(AVAILABLE RECORDS)

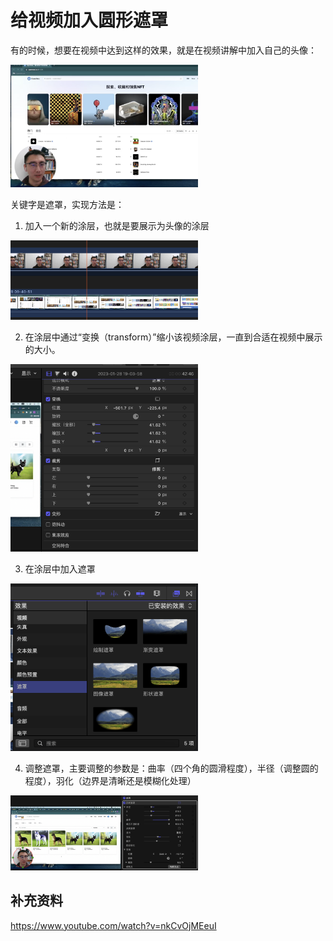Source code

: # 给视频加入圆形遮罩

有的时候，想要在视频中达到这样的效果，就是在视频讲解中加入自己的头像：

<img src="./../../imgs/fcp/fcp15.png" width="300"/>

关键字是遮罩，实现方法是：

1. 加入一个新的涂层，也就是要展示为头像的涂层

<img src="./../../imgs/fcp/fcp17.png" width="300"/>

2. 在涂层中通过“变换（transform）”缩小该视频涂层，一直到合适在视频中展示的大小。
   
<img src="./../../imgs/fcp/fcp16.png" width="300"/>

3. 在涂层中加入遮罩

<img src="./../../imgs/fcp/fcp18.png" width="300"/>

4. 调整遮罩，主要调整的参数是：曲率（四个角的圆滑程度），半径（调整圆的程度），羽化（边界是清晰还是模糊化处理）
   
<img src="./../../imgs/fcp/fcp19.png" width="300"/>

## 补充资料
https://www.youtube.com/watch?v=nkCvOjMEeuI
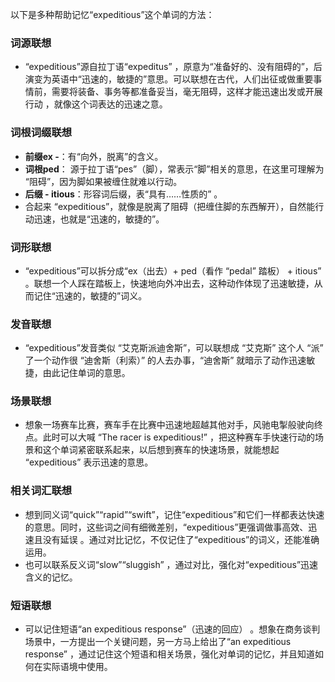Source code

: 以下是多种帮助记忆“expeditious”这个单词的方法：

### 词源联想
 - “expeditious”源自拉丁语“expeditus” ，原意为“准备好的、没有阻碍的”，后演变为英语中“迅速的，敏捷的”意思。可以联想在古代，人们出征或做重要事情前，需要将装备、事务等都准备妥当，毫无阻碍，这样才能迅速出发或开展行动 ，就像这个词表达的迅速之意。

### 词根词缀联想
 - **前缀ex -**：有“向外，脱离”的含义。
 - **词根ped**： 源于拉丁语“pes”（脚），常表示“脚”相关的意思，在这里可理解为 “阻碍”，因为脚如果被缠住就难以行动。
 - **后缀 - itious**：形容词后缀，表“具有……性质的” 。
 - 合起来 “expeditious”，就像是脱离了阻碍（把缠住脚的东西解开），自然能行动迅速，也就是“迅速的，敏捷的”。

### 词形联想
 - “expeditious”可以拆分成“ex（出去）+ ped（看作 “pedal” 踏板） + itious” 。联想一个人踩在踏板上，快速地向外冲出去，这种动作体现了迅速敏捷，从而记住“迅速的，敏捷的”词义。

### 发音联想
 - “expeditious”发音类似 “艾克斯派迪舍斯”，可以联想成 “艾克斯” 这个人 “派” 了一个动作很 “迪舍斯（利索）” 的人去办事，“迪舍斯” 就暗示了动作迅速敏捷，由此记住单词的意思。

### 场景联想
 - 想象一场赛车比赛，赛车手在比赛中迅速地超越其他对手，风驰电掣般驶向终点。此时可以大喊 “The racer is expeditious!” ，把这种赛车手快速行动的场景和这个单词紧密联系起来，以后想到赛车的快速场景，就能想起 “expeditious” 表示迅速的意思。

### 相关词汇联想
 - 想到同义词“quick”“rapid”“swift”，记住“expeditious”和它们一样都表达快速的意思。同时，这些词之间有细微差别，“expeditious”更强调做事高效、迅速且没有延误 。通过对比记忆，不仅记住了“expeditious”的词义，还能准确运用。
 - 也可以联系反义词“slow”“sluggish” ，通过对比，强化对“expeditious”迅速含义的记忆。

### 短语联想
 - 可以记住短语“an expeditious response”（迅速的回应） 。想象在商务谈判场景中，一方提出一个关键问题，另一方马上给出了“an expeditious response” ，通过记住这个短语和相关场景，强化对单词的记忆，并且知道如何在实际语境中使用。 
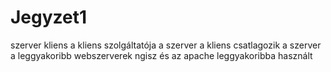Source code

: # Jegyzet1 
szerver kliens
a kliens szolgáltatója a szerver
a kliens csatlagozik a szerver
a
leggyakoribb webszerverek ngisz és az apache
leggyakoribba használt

(End AVAILABLE RECORDS)
(AVAILABLE RECORDS)

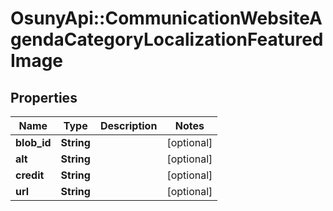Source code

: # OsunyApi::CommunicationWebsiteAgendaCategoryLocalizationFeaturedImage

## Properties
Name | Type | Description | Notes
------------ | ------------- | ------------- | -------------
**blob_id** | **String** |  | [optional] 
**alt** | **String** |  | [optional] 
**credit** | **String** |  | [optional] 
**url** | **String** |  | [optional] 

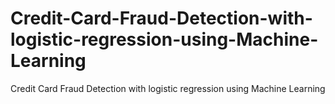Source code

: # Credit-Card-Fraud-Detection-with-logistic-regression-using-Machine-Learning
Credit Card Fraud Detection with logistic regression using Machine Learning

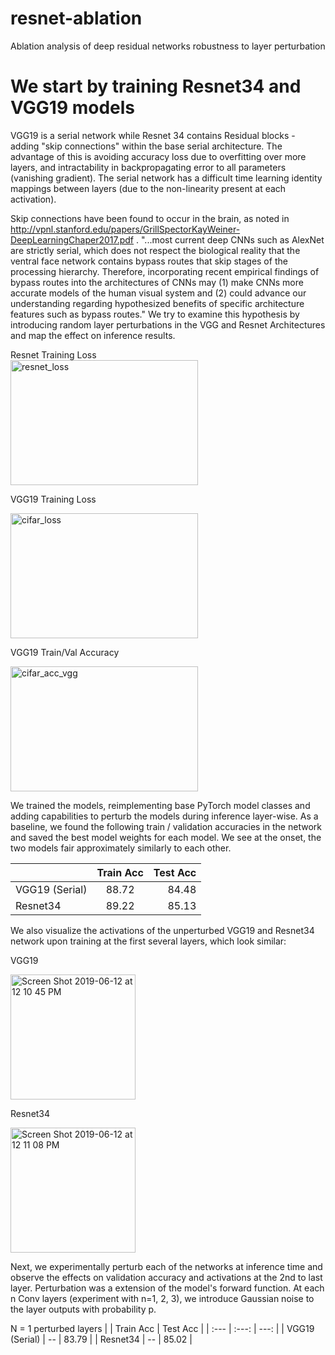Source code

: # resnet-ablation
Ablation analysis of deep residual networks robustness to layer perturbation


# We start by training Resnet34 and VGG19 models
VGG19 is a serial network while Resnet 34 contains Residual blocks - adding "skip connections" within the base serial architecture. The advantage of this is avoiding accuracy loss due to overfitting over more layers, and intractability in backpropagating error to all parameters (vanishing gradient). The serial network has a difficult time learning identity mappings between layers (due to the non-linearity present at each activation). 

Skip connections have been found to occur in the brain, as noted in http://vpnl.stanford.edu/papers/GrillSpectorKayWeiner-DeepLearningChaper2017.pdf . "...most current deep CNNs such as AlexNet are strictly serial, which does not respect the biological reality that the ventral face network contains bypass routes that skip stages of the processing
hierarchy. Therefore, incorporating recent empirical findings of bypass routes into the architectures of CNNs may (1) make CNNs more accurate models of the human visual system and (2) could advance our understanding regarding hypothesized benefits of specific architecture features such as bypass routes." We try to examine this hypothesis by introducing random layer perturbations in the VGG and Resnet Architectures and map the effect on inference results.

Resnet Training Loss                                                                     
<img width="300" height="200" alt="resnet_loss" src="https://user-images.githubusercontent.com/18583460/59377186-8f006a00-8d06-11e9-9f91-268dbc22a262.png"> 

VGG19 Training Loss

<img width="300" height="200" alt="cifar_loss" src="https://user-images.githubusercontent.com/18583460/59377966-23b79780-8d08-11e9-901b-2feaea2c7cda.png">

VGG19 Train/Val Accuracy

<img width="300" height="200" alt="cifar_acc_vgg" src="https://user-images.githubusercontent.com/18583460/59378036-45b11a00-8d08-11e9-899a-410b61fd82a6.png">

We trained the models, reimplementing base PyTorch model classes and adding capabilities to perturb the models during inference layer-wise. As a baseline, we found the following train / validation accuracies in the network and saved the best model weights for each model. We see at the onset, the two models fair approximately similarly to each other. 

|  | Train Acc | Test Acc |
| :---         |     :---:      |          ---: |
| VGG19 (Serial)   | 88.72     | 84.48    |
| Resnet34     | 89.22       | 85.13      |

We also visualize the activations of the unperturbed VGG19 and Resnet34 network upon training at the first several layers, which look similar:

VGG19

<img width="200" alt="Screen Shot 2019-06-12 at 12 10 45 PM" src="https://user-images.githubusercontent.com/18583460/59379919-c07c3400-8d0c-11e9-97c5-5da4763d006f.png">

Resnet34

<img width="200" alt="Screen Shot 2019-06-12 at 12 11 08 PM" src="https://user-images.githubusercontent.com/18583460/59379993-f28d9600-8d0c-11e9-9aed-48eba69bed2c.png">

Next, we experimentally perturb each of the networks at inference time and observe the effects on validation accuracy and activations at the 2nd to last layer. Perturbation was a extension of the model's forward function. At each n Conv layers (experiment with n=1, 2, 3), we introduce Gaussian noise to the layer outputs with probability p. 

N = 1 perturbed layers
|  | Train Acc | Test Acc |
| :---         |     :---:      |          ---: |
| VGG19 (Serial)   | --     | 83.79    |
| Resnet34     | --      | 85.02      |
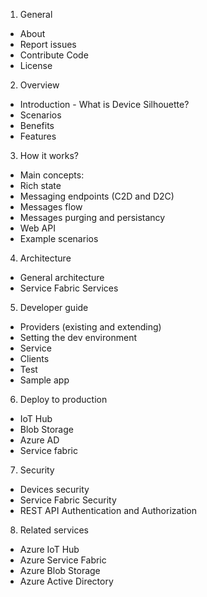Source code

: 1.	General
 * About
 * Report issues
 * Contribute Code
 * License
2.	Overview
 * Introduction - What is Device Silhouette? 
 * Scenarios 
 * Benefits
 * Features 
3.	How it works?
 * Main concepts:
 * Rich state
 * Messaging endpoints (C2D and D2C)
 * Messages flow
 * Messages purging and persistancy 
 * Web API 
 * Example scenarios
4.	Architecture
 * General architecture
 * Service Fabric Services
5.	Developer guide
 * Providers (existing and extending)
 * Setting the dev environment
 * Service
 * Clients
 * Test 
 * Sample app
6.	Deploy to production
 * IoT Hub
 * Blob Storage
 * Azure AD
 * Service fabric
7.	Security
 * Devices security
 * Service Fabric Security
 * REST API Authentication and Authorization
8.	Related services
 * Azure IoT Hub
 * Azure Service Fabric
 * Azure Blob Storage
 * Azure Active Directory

(End AVAILABLE RECORDS)
(AVAILABLE RECORDS)

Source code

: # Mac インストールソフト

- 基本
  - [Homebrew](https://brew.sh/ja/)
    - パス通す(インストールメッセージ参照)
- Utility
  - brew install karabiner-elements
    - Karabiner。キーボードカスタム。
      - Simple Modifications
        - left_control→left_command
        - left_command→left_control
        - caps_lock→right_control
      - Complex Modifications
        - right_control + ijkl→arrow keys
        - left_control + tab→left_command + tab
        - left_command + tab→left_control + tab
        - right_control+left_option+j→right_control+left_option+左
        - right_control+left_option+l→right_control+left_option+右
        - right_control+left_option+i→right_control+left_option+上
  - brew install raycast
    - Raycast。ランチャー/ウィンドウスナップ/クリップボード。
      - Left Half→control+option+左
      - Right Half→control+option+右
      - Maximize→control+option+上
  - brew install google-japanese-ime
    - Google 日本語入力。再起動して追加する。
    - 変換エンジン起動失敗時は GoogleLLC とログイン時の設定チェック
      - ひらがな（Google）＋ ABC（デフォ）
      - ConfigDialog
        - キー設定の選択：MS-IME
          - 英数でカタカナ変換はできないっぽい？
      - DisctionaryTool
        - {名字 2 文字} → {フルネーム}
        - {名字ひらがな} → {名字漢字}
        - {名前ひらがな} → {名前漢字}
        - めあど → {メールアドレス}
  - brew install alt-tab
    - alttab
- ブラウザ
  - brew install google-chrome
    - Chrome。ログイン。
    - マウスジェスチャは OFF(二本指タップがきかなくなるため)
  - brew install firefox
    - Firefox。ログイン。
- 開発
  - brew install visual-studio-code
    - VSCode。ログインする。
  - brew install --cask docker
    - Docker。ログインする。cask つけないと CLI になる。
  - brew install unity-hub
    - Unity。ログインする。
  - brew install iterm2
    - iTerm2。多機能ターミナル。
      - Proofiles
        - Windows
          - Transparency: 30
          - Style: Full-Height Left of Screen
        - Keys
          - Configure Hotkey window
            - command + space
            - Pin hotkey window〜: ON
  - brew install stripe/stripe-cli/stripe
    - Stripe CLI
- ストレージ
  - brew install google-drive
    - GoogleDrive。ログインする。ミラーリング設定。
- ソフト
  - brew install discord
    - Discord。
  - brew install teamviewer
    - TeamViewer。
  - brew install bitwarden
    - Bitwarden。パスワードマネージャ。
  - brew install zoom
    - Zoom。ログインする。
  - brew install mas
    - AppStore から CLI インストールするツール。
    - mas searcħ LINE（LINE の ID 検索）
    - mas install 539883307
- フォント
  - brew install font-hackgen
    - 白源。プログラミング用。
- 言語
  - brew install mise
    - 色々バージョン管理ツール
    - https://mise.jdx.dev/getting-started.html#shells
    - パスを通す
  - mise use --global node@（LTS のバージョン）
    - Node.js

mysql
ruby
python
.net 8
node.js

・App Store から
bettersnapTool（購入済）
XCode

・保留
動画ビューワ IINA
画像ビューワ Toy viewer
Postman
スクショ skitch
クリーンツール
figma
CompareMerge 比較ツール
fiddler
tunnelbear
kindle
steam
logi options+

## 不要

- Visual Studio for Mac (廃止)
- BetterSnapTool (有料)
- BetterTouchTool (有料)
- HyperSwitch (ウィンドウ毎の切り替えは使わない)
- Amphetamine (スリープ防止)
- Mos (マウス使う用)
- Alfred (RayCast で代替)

(End AVAILABLE RECORDS)

## TO-DO ITEM:
Here the job is to set down exactly the lines of the material above that fall between the one with "- left_control→left_command" and the one with "- left_command +", inclusive, and nothing beyond them.

## RESPONSE TO THIS TASK:
        - left_control→left_command
        - left_command→left_control
        - caps_lock→right_control
      - Complex Modifications
        - right_control + ijkl→arrow keys
        - left_control + tab→left_command + tab
        - left_command + tab→left_control + tab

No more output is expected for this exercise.